### Document text
- - -
Yesterday was day two of my stay in Florida – my first trip driving by myself from Michigan, my first vacation without Rick.
I was sitting on the beach alone, watching the sunset and missing him, trying to feel him, thinking only of him.
My friend Traci called from Michigan to check on me. She knew this was going to be difficult for me. I told her about my three-day driving trip. I expressed how surprised I was that I felt no trepidation about driving by myself, but that I had quite a few small meltdowns when the memories hit, when I felt anew that he was truly gone and I’ll be making these solo journeys the rest of my life.
I told her about sensing him with me in the car in Tennessee, after Walking in Memphis came on the radio, that when I started to cry, the passenger seat belt sensor came on. It was my confirmation that he was there. My friend believed me. She agreed that he was there with me.
Traci is one of my biggest fans and supporters. I’ve known her my entire life, since I was four, and she’s always had my back. In fact, when I was so fearful of my first date with the man I met on the internet twenty-two years ago, she was the one who talked me through the day and encouraged me to meet him. I did and I met my soulmate. Rick and I were married a year later.
At the end of our discussion, she posed a question for me to consider. She said it seemed in blog posts and Facebook posts, and in general, I refer to myself as a widow quite a bit. She said you were a whole person; you were you, before you were Rick’s wife. She asked if I was too focused on being his widow.
- - -
### Information provided

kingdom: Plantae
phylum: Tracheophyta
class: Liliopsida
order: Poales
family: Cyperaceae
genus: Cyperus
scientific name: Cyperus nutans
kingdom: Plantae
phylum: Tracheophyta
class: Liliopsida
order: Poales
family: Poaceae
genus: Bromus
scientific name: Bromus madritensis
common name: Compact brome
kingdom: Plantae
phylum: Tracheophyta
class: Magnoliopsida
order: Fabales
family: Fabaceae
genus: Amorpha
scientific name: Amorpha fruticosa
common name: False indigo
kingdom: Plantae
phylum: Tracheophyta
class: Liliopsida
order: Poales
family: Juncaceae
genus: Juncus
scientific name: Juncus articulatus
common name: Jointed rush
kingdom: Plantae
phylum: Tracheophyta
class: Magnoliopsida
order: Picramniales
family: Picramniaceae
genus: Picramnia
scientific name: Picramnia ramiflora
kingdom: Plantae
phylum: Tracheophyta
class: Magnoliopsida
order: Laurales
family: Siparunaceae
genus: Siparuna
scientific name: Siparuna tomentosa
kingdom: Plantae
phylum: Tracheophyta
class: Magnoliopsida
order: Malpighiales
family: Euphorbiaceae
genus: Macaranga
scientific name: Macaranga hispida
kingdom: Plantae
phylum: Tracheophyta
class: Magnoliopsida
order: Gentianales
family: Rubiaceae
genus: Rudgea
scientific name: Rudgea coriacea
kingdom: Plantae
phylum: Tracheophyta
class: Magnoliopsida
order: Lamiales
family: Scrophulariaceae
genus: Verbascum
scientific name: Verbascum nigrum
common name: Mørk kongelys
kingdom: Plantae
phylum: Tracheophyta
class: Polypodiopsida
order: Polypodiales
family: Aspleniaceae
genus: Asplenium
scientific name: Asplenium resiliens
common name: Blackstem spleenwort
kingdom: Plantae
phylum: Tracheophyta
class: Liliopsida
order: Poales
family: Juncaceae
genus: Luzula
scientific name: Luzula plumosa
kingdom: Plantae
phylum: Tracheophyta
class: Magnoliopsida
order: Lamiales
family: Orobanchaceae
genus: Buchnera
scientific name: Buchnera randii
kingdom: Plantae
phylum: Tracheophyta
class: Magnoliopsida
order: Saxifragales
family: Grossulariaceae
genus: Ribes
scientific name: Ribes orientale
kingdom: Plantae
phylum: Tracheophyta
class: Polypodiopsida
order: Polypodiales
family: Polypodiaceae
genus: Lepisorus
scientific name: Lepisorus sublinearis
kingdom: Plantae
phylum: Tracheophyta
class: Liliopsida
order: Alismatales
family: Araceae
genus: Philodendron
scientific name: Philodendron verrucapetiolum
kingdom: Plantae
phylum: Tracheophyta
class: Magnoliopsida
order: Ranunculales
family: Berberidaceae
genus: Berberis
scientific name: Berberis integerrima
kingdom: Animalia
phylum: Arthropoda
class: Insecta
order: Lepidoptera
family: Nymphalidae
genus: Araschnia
- - -
### Given request
Answer these from the Florida trip essay:
(a) Which song came on the radio in Tennessee?
(b) At what age did the writer come to know Traci?
(c) How long after meeting did the writer and Rick marry?
The listing comes from a separate source unrelated to the Florida trip essay.

### Solved exercise
(a) Walking in Memphis
(b) Four
(c) A year later